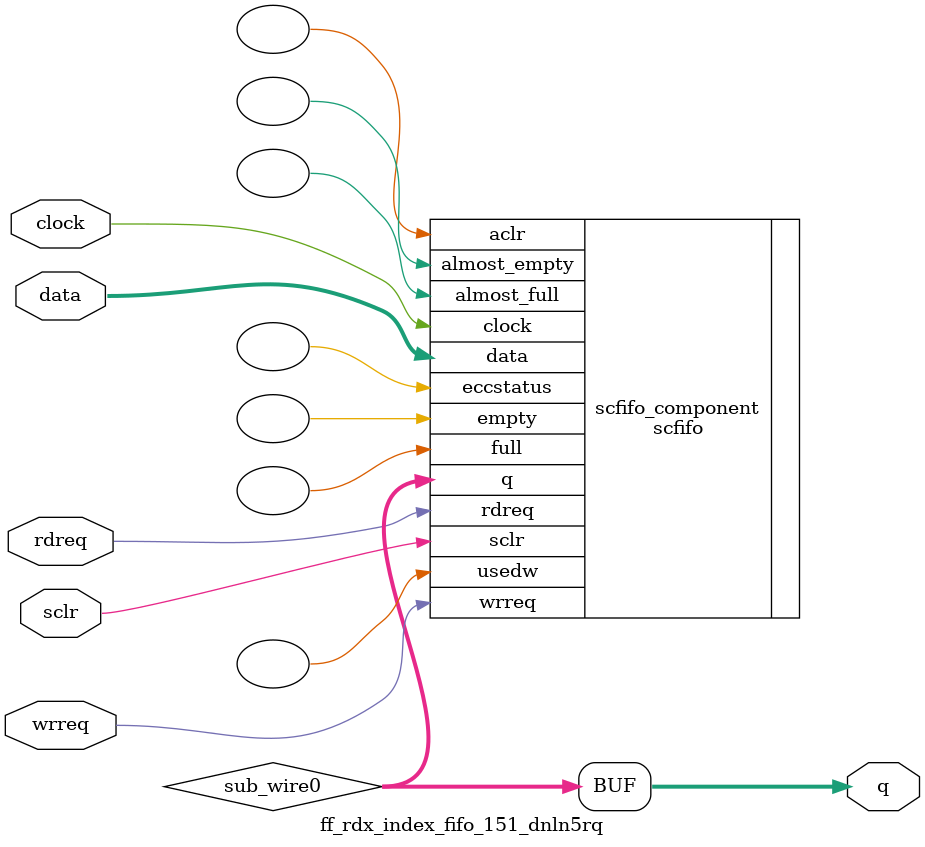
<source format=v>



`timescale 1 ps / 1 ps
// synopsys translate_on
module  ff_rdx_index_fifo_151_dnln5rq  (
    clock,
    data,
    rdreq,
    sclr,
    wrreq,
    q);

    input    clock;
    input  [54:0]  data;
    input    rdreq;
    input    sclr;
    input    wrreq;
    output [54:0]  q;

    wire [54:0] sub_wire0;
    wire [54:0] q = sub_wire0[54:0];

    scfifo  scfifo_component (
                .clock (clock),
                .data (data),
                .rdreq (rdreq),
                .sclr (sclr),
                .wrreq (wrreq),
                .q (sub_wire0),
                .aclr (),
                .almost_empty (),
                .almost_full (),
                .eccstatus (),
                .empty (),
                .full (),
                .usedw ());
    defparam
        scfifo_component.add_ram_output_register  = "OFF",
        scfifo_component.enable_ecc  = "FALSE",
        scfifo_component.intended_device_family  = "Arria 10",
        scfifo_component.lpm_hint  = "DISABLE_DCFIFO_EMBEDDED_TIMING_CONSTRAINT=TRUE",
        scfifo_component.lpm_numwords  = 64,
        scfifo_component.lpm_showahead  = "OFF",
        scfifo_component.lpm_type  = "scfifo",
        scfifo_component.lpm_width  = 55,
        scfifo_component.lpm_widthu  = 6,
        scfifo_component.overflow_checking  = "ON",
        scfifo_component.underflow_checking  = "ON",
        scfifo_component.use_eab  = "ON";


endmodule



</source>
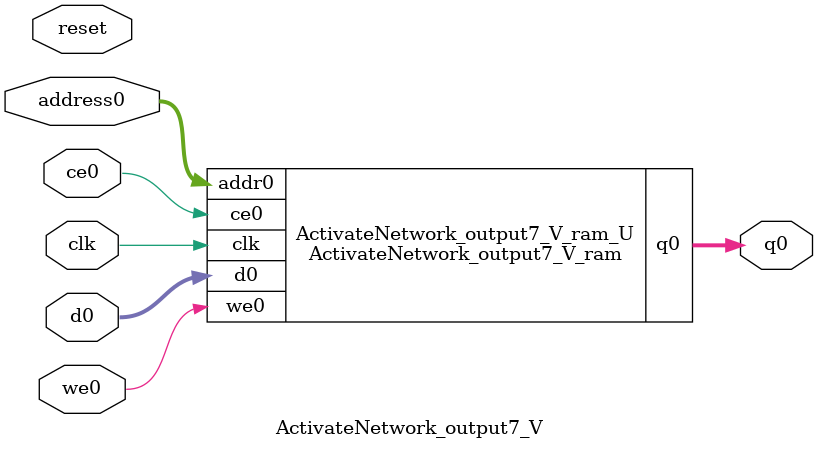
<source format=v>
`timescale 1 ns / 1 ps
module ActivateNetwork_output7_V_ram (addr0, ce0, d0, we0, q0,  clk);

parameter DWIDTH = 7;
parameter AWIDTH = 7;
parameter MEM_SIZE = 84;

input[AWIDTH-1:0] addr0;
input ce0;
input[DWIDTH-1:0] d0;
input we0;
output reg[DWIDTH-1:0] q0;
input clk;

(* ram_style = "distributed" *)reg [DWIDTH-1:0] ram[0:MEM_SIZE-1];




always @(posedge clk)  
begin 
    if (ce0) 
    begin
        if (we0) 
        begin 
            ram[addr0] <= d0; 
        end 
        q0 <= ram[addr0];
    end
end


endmodule

`timescale 1 ns / 1 ps
module ActivateNetwork_output7_V(
    reset,
    clk,
    address0,
    ce0,
    we0,
    d0,
    q0);

parameter DataWidth = 32'd7;
parameter AddressRange = 32'd84;
parameter AddressWidth = 32'd7;
input reset;
input clk;
input[AddressWidth - 1:0] address0;
input ce0;
input we0;
input[DataWidth - 1:0] d0;
output[DataWidth - 1:0] q0;



ActivateNetwork_output7_V_ram ActivateNetwork_output7_V_ram_U(
    .clk( clk ),
    .addr0( address0 ),
    .ce0( ce0 ),
    .we0( we0 ),
    .d0( d0 ),
    .q0( q0 ));

endmodule


</source>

========

Examine the listing and say how many of its lines contain the string "DataWidth". Give the number alone.

**RESULT FOR THIS EXERCISE:** 3